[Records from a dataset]

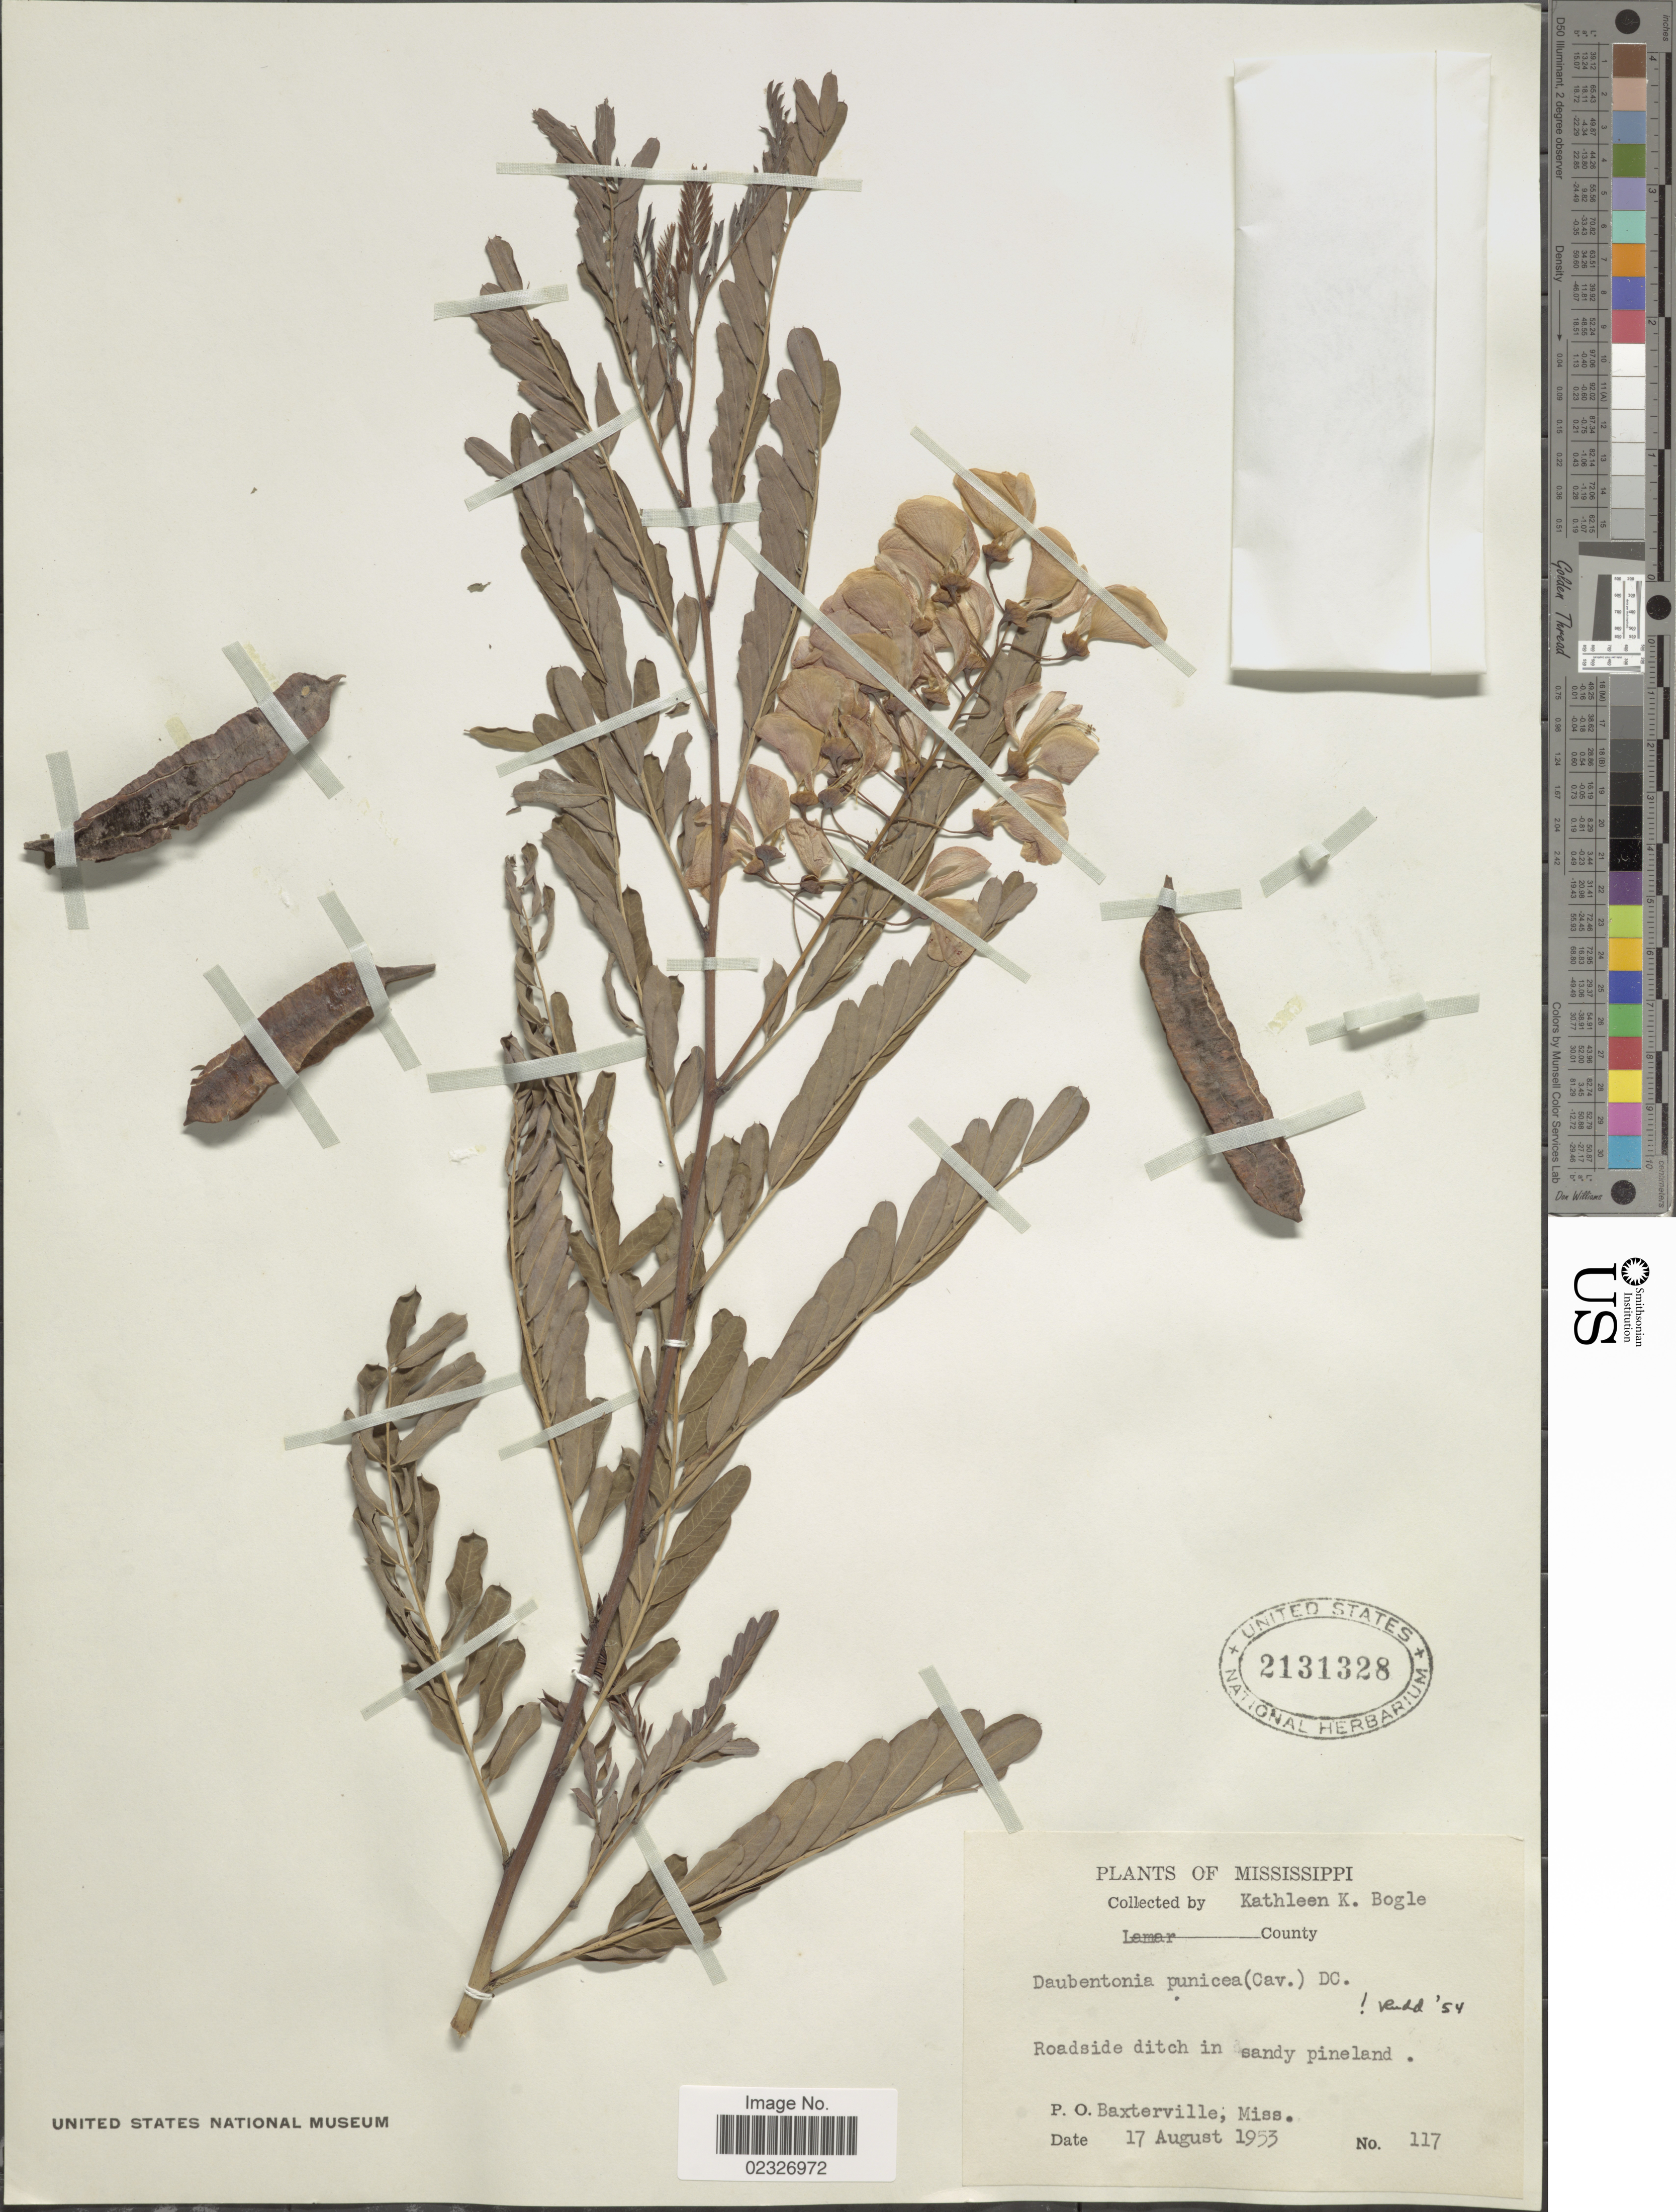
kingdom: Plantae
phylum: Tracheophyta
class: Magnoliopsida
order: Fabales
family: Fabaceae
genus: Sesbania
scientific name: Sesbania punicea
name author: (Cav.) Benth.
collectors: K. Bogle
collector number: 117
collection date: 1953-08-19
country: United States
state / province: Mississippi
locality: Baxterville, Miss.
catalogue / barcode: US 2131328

▶ **Exercise instructions**: Reproduce the lines of the listing above word for word, leaving out the pictures.

▶ **Solution to this task**:
kingdom: Plantae
phylum: Tracheophyta
class: Magnoliopsida
order: Fabales
family: Fabaceae
genus: Sesbania
scientific name: Sesbania punicea
name author: (Cav.) Benth.
collectors: K. Bogle
collector number: 117
collection date: 1953-08-19
country: United States
state / province: Mississippi
locality: Baxterville, Miss.
catalogue / barcode: US 2131328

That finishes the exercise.